> _Instruction_:
Where does "Kenya" appear in the data? Return each line that holds it.

> _Records provided_:
*** Block opens ***

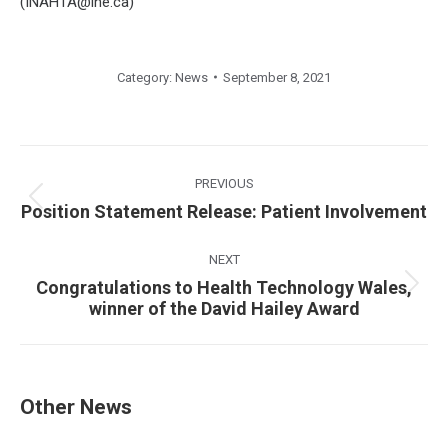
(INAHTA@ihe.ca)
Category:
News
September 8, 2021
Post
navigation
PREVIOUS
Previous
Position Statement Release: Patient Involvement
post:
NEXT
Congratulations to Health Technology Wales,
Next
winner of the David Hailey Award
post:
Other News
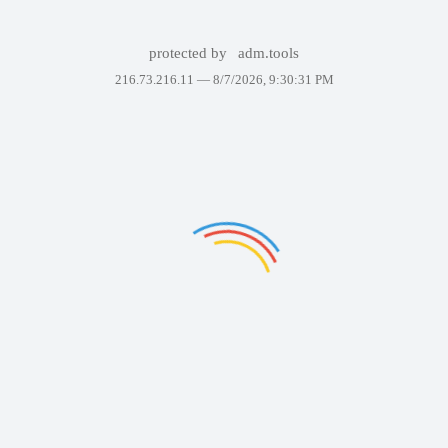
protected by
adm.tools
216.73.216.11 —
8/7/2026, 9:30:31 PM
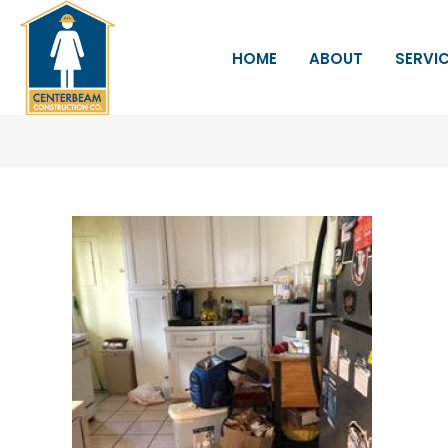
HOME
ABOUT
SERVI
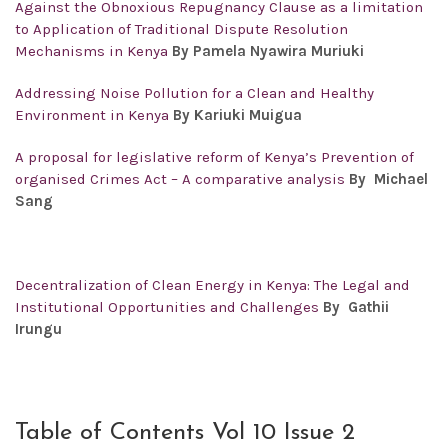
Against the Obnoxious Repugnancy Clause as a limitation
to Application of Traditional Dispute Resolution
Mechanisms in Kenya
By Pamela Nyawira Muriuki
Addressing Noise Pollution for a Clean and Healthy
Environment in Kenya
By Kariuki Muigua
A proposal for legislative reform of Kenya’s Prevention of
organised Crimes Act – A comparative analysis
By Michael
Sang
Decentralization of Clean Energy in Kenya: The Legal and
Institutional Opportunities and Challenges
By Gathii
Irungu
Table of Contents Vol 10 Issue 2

*** Block closes ***

> _Answer area_:
Mechanisms in Kenya
Environment in Kenya
A proposal for legislative reform of Kenya’s Prevention of
Decentralization of Clean Energy in Kenya: The Legal and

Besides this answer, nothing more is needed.